**What you need to do**
Reproduce everything from the line containing "family: Achariaceae" down to the line containing "state / province: Alaska", swapping "catalogue" for "catalog" and leaving the rest unchanged.

**Given data**

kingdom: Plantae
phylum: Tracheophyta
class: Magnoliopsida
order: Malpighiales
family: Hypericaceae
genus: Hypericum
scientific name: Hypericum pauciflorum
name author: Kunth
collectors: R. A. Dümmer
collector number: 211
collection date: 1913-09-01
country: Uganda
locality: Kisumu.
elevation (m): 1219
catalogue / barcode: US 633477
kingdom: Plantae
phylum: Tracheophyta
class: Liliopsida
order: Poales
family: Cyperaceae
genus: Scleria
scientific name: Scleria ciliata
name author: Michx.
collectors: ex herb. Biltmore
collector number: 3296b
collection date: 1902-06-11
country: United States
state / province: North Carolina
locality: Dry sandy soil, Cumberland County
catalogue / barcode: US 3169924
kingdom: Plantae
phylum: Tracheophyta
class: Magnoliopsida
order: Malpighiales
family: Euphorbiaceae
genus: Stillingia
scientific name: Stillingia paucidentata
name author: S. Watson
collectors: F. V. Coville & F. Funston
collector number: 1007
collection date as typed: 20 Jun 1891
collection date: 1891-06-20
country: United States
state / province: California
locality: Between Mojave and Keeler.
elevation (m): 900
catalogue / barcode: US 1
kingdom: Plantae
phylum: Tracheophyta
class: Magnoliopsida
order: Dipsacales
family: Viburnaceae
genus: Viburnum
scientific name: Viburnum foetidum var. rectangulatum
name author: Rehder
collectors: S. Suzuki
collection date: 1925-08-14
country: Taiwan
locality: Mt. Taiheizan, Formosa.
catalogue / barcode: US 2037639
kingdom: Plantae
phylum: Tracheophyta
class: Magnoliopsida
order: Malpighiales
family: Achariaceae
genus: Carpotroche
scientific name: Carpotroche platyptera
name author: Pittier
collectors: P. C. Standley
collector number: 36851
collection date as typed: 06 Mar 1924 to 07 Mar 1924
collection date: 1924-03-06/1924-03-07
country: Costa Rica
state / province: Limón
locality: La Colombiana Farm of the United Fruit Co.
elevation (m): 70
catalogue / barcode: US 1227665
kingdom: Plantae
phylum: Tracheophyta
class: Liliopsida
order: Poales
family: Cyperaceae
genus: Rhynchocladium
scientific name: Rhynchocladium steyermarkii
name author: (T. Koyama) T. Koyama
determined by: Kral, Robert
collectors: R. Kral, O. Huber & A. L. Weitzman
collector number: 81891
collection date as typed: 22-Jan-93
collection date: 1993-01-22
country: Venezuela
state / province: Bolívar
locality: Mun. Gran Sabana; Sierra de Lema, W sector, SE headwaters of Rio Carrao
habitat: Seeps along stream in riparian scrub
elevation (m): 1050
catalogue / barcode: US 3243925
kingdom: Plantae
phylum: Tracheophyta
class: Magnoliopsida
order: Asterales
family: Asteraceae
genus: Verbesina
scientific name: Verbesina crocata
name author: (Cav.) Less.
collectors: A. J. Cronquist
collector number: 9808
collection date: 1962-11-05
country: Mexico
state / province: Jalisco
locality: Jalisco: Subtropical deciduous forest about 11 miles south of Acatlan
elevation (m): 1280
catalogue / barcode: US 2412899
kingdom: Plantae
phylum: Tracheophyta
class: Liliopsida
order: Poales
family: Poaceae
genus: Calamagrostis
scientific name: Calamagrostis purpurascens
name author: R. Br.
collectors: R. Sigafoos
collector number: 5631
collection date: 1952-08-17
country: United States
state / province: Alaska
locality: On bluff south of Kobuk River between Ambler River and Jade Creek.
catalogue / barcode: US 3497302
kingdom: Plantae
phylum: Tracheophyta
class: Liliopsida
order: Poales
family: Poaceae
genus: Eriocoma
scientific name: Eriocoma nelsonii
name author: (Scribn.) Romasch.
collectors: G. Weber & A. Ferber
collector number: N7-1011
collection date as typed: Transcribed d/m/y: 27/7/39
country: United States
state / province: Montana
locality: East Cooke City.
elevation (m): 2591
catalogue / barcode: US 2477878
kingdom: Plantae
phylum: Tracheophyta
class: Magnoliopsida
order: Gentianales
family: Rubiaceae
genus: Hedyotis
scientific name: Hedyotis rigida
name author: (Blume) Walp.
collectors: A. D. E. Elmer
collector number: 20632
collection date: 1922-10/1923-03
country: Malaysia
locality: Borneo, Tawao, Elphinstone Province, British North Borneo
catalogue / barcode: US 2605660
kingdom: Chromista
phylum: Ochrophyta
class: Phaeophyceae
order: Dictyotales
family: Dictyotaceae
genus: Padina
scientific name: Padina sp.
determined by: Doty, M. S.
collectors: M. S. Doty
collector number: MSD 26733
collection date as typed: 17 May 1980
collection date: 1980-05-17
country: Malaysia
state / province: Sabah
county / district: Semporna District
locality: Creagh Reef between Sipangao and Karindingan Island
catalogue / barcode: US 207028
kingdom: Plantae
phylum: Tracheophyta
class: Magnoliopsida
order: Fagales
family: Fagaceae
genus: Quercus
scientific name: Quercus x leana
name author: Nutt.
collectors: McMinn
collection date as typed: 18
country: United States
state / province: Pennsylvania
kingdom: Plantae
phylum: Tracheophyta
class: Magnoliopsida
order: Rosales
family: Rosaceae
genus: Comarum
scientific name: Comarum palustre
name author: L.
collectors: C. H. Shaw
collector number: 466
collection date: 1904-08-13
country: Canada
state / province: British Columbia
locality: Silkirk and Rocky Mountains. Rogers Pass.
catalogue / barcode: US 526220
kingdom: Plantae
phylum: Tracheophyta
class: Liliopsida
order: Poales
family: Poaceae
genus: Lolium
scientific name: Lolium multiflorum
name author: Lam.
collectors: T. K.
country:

**Result of this exercise**
family: Achariaceae
genus: Carpotroche
scientific name: Carpotroche platyptera
name author: Pittier
collectors: P. C. Standley
collector number: 36851
collection date as typed: 06 Mar 1924 to 07 Mar 1924
collection date: 1924-03-06/1924-03-07
country: Costa Rica
state / province: Limón
locality: La Colombiana Farm of the United Fruit Co.
elevation (m): 70
catalog / barcode: US 1227665
kingdom: Plantae
phylum: Tracheophyta
class: Liliopsida
order: Poales
family: Cyperaceae
genus: Rhynchocladium
scientific name: Rhynchocladium steyermarkii
name author: (T. Koyama) T. Koyama
determined by: Kral, Robert
collectors: R. Kral, O. Huber & A. L. Weitzman
collector number: 81891
collection date as typed: 22-Jan-93
collection date: 1993-01-22
country: Venezuela
state / province: Bolívar
locality: Mun. Gran Sabana; Sierra de Lema, W sector, SE headwaters of Rio Carrao
habitat: Seeps along stream in riparian scrub
elevation (m): 1050
catalog / barcode: US 3243925
kingdom: Plantae
phylum: Tracheophyta
class: Magnoliopsida
order: Asterales
family: Asteraceae
genus: Verbesina
scientific name: Verbesina crocata
name author: (Cav.) Less.
collectors: A. J. Cronquist
collector number: 9808
collection date: 1962-11-05
country: Mexico
state / province: Jalisco
locality: Jalisco: Subtropical deciduous forest about 11 miles south of Acatlan
elevation (m): 1280
catalog / barcode: US 2412899
kingdom: Plantae
phylum: Tracheophyta
class: Liliopsida
order: Poales
family: Poaceae
genus: Calamagrostis
scientific name: Calamagrostis purpurascens
name author: R. Br.
collectors: R. Sigafoos
collector number: 5631
collection date: 1952-08-17
country: United States
state / province: Alaska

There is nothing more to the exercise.